TASK:
As the answer, give exactly the lines of the records below from the one with "thickness; 256 × 256 image matrix. Female patient." through the one with "Low-dose screening chest", ends included and pictures left out.

RECORDS PROVIDED:
- - - -
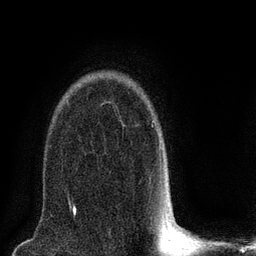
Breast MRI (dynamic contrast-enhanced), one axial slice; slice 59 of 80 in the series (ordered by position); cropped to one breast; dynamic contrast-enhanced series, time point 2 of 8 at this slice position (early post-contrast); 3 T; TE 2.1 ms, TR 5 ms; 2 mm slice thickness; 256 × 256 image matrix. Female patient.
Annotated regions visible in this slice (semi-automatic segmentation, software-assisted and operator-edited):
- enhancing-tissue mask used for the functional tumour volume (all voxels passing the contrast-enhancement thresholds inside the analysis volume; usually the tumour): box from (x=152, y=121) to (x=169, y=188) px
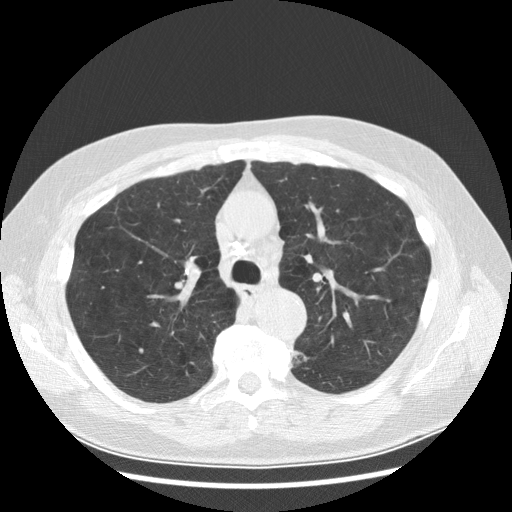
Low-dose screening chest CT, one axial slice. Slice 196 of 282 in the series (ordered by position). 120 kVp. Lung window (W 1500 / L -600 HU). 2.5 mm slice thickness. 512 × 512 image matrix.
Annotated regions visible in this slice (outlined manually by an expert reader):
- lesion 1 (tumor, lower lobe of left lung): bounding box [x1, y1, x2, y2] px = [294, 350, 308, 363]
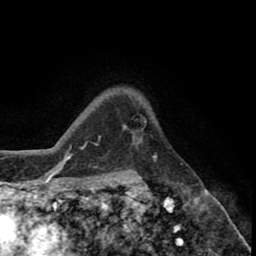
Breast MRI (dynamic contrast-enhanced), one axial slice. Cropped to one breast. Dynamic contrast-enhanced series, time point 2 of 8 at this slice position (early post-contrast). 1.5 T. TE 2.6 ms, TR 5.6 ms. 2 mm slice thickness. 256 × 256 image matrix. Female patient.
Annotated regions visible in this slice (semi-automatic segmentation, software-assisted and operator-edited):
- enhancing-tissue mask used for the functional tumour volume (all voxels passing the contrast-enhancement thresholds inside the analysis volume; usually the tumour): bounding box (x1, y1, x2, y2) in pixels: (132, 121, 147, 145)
- - - -
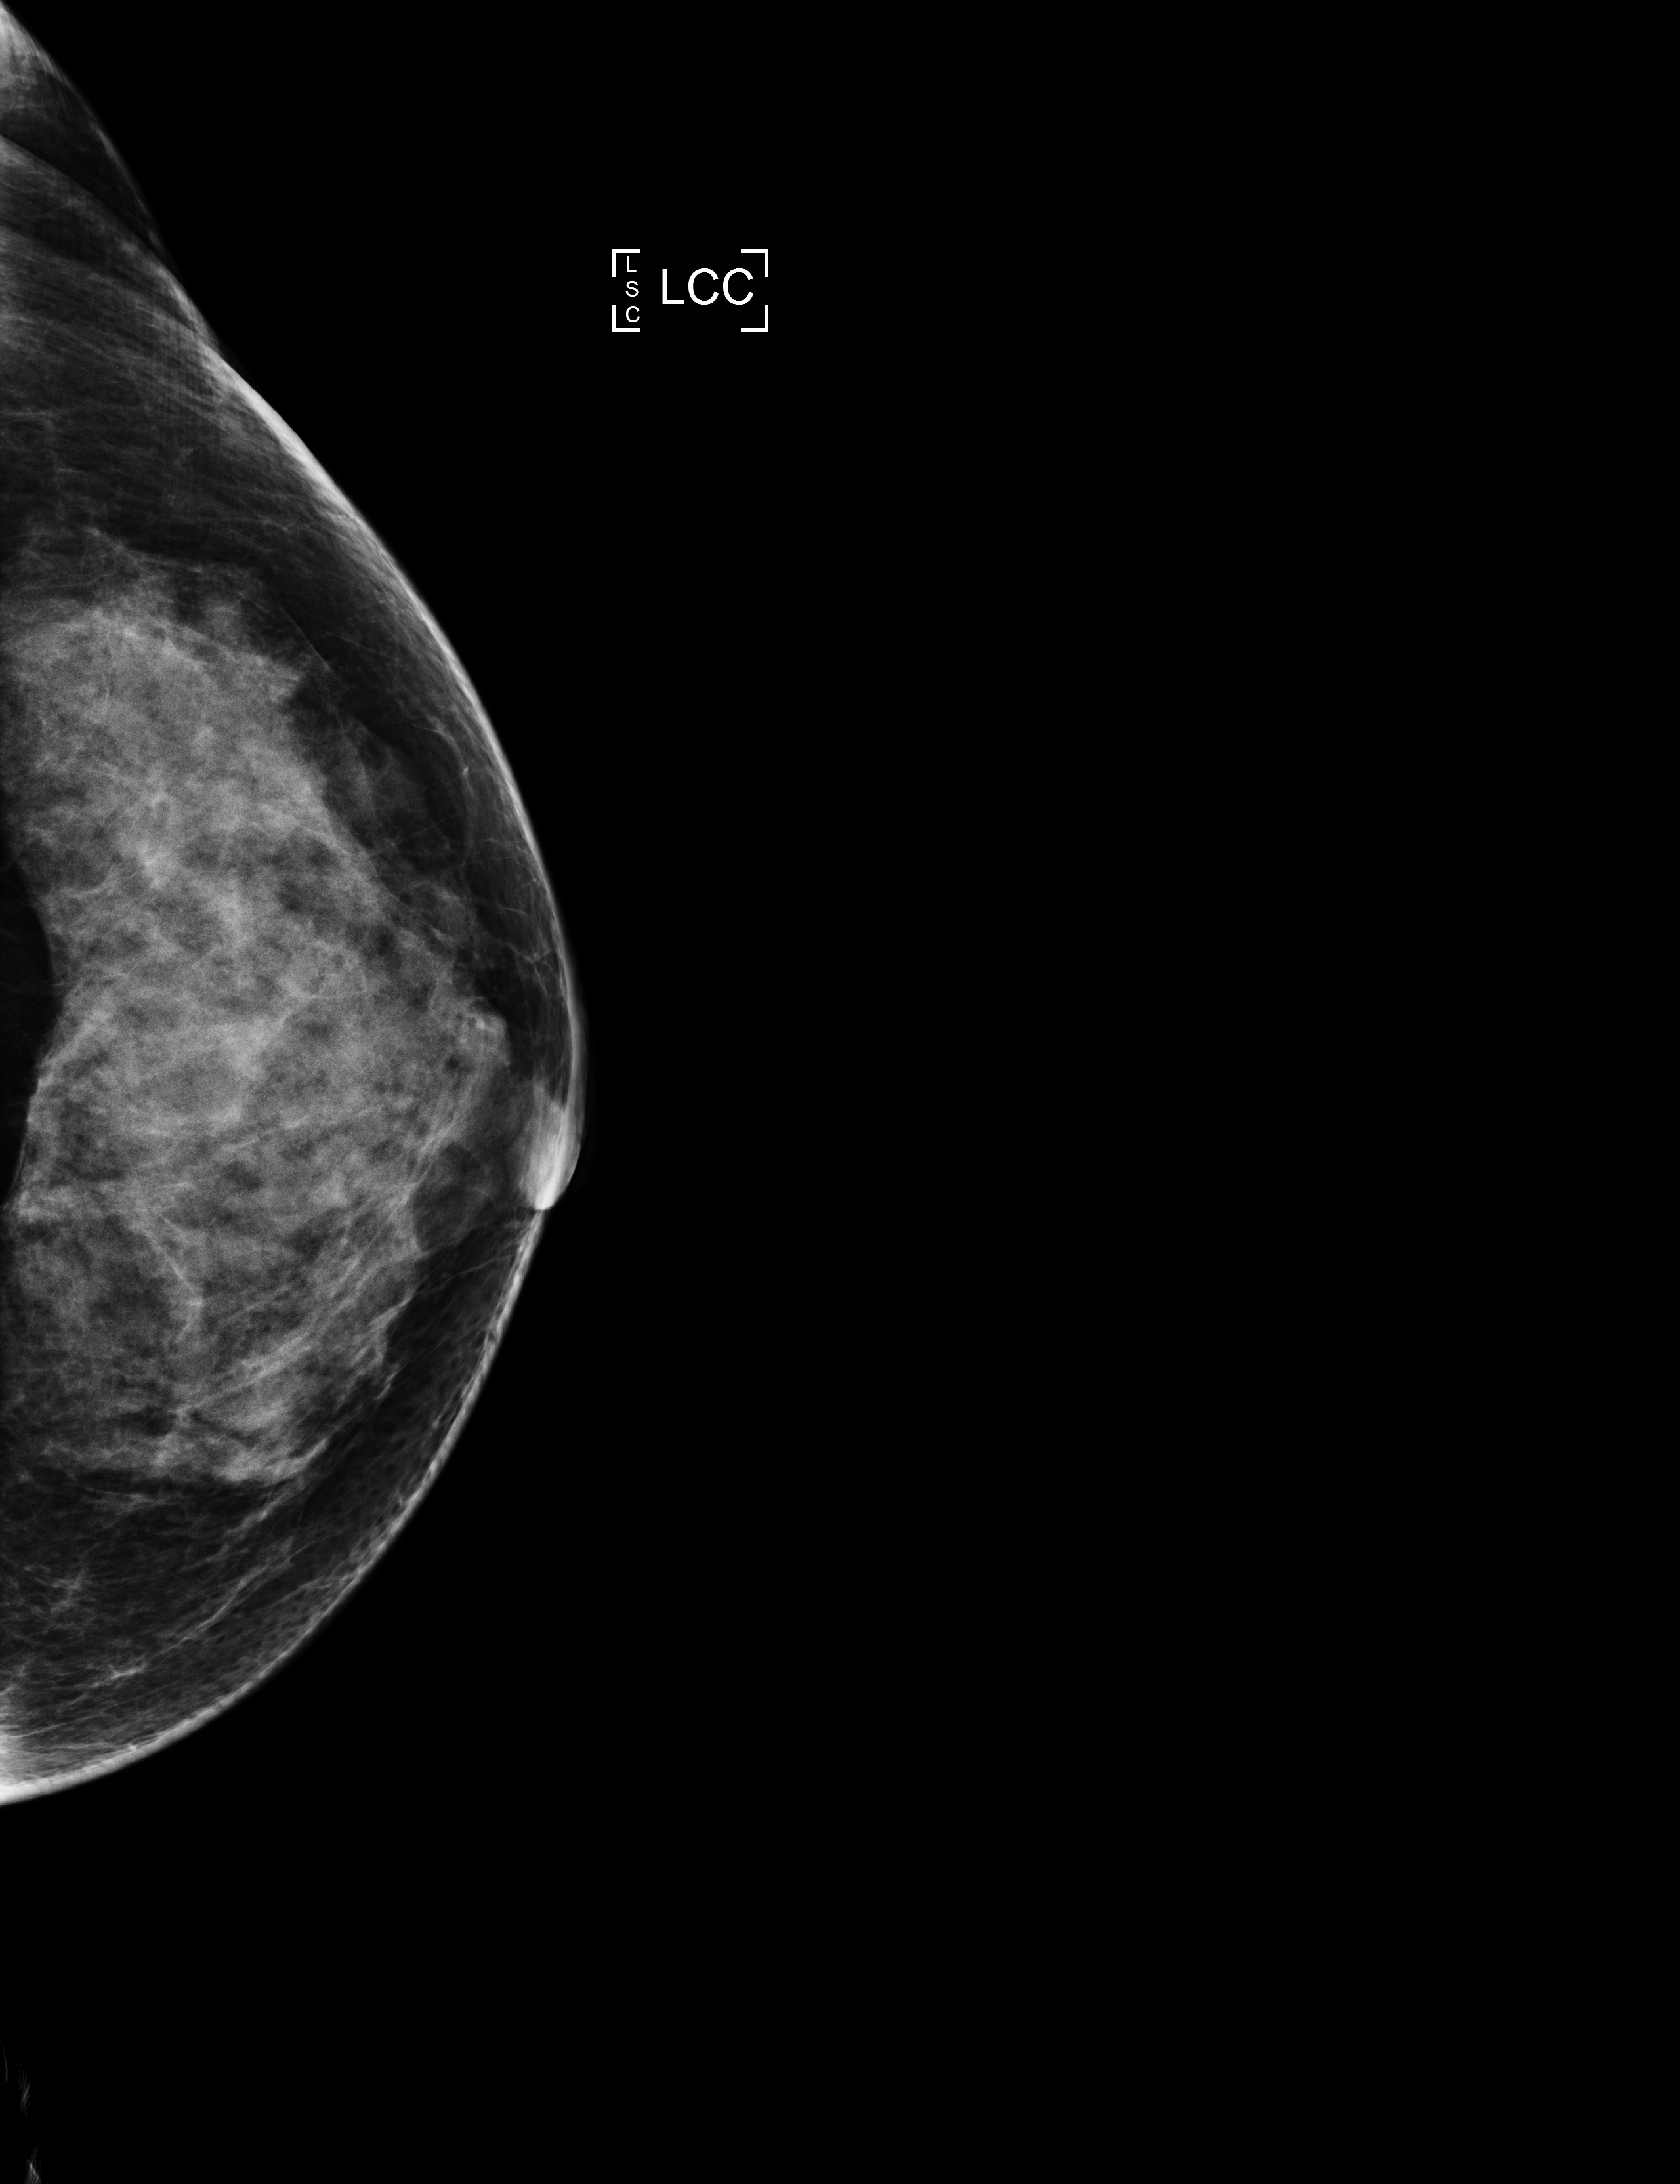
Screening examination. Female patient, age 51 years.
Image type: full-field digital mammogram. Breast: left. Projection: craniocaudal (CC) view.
- - - -
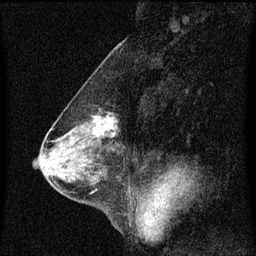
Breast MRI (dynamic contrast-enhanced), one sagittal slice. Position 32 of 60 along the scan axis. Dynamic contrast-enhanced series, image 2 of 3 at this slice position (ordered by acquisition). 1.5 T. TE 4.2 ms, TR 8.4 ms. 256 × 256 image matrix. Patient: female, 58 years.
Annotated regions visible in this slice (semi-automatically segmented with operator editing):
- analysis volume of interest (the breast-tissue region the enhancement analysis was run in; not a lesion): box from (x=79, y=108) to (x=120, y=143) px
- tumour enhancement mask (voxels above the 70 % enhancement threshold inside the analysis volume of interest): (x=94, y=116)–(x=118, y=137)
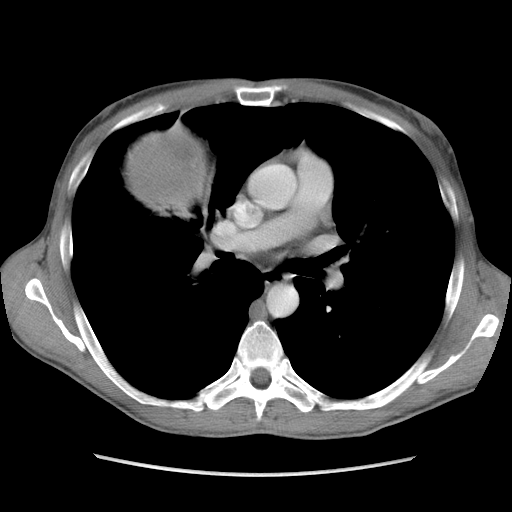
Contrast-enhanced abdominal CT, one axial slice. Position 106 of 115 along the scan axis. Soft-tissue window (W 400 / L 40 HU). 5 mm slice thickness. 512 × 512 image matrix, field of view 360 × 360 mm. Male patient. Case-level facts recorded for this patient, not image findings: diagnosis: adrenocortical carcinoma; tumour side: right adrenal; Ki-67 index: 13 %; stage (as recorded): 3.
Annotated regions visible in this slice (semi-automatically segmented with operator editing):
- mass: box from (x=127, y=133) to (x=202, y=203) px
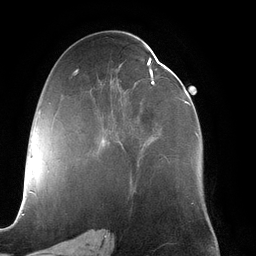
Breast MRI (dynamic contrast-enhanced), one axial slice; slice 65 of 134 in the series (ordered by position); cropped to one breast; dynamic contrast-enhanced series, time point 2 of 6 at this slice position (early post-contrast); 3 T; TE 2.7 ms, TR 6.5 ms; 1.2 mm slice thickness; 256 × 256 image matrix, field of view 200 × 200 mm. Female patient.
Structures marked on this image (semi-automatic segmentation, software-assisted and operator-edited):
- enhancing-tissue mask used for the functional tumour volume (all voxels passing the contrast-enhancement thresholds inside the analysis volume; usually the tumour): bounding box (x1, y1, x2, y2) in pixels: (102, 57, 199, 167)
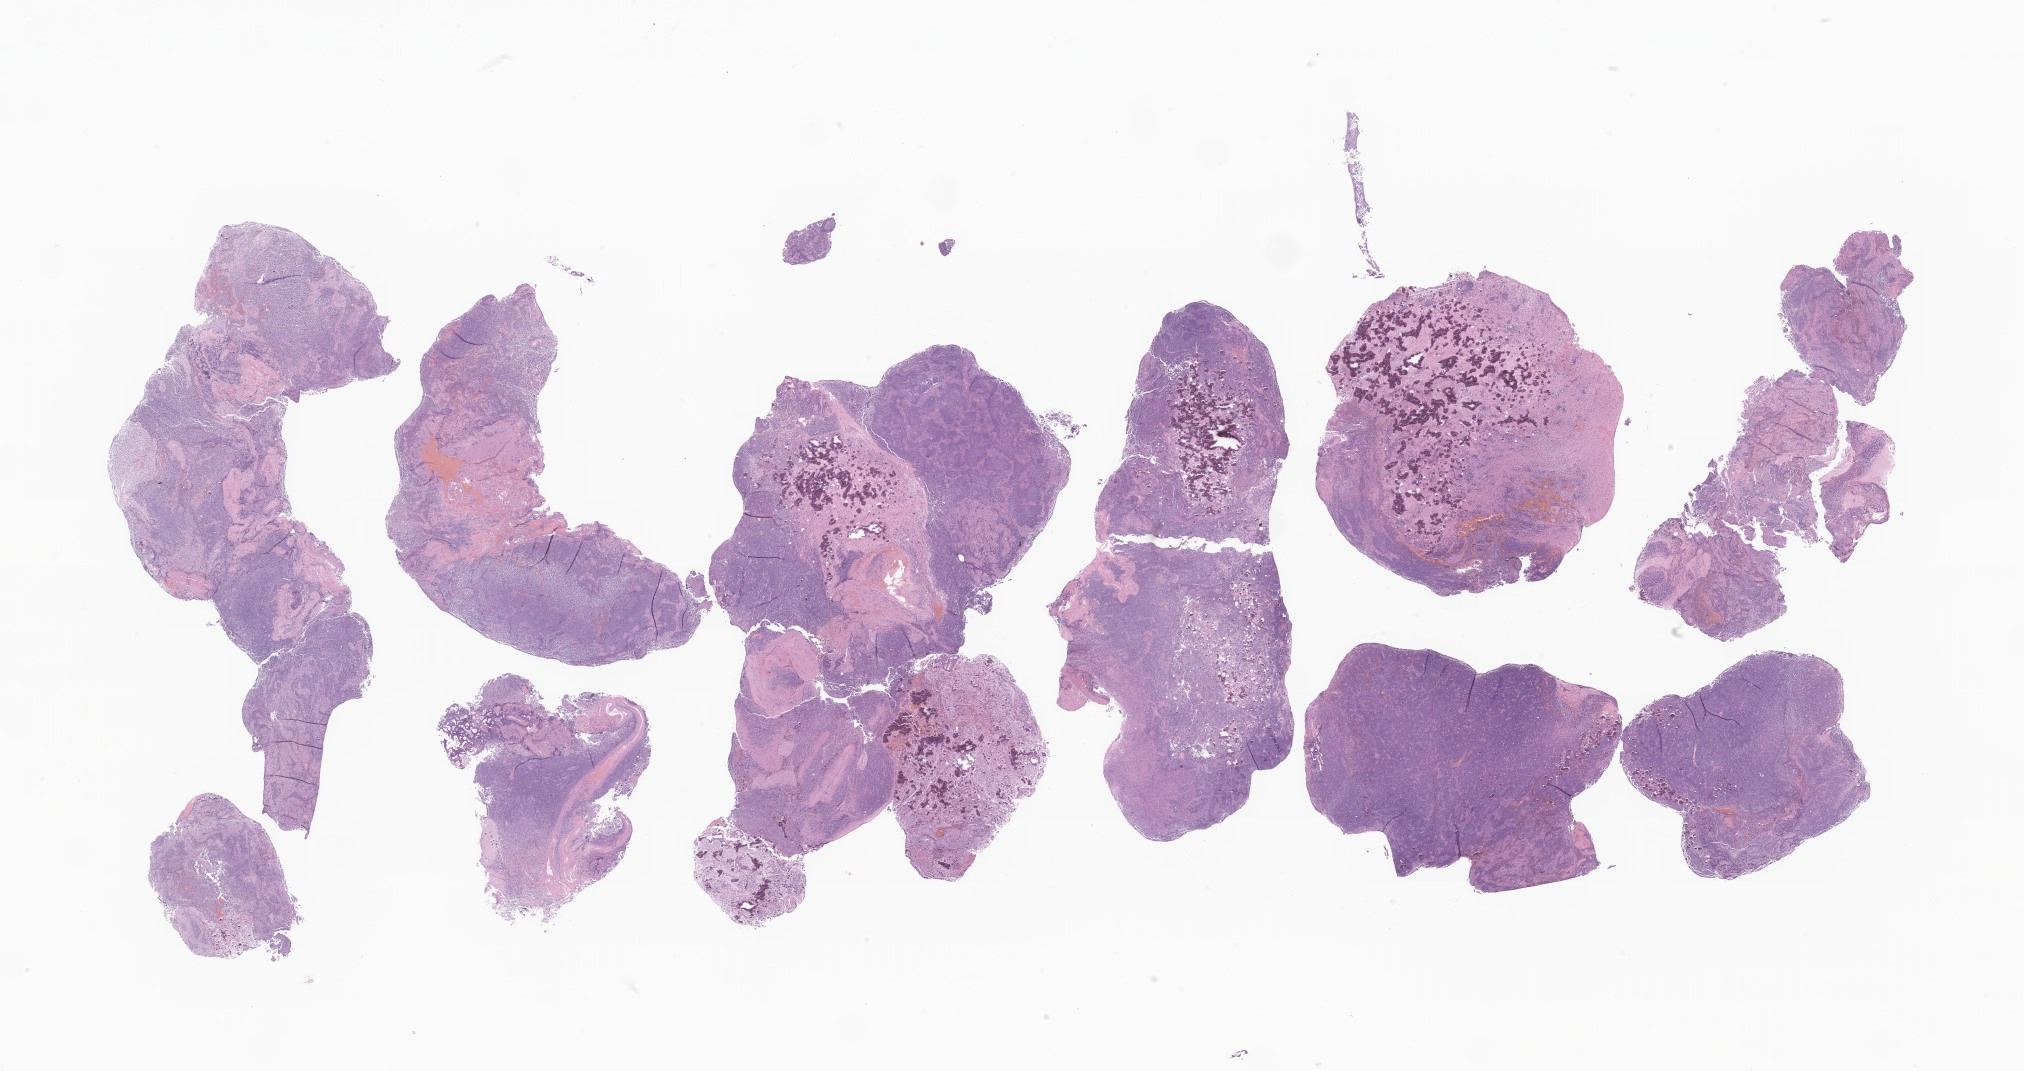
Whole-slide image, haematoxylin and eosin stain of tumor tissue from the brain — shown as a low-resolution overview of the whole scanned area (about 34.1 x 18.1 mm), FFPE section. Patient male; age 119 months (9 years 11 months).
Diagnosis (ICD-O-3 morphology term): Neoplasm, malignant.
- - - -
RESPONSE TO THIS TASK:
Breast MRI (dynamic contrast-enhanced), one axial slice; slice 59 of 80 in the series (ordered by position); cropped to one breast; dynamic contrast-enhanced series, time point 2 of 8 at this slice position (early post-contrast); 3 T; TE 2.1 ms, TR 5 ms; 2 mm slice thickness; 256 × 256 image matrix. Female patient.
Annotated regions visible in this slice (semi-automatic segmentation, software-assisted and operator-edited):
- enhancing-tissue mask used for the functional tumour volume (all voxels passing the contrast-enhancement thresholds inside the analysis volume; usually the tumour): box from (x=152, y=121) to (x=169, y=188) px
Low-dose screening chest CT, one axial slice. Slice 196 of 282 in the series (ordered by position). 120 kVp. Lung window (W 1500 / L -600 HU). 2.5 mm slice thickness. 512 × 512 image matrix.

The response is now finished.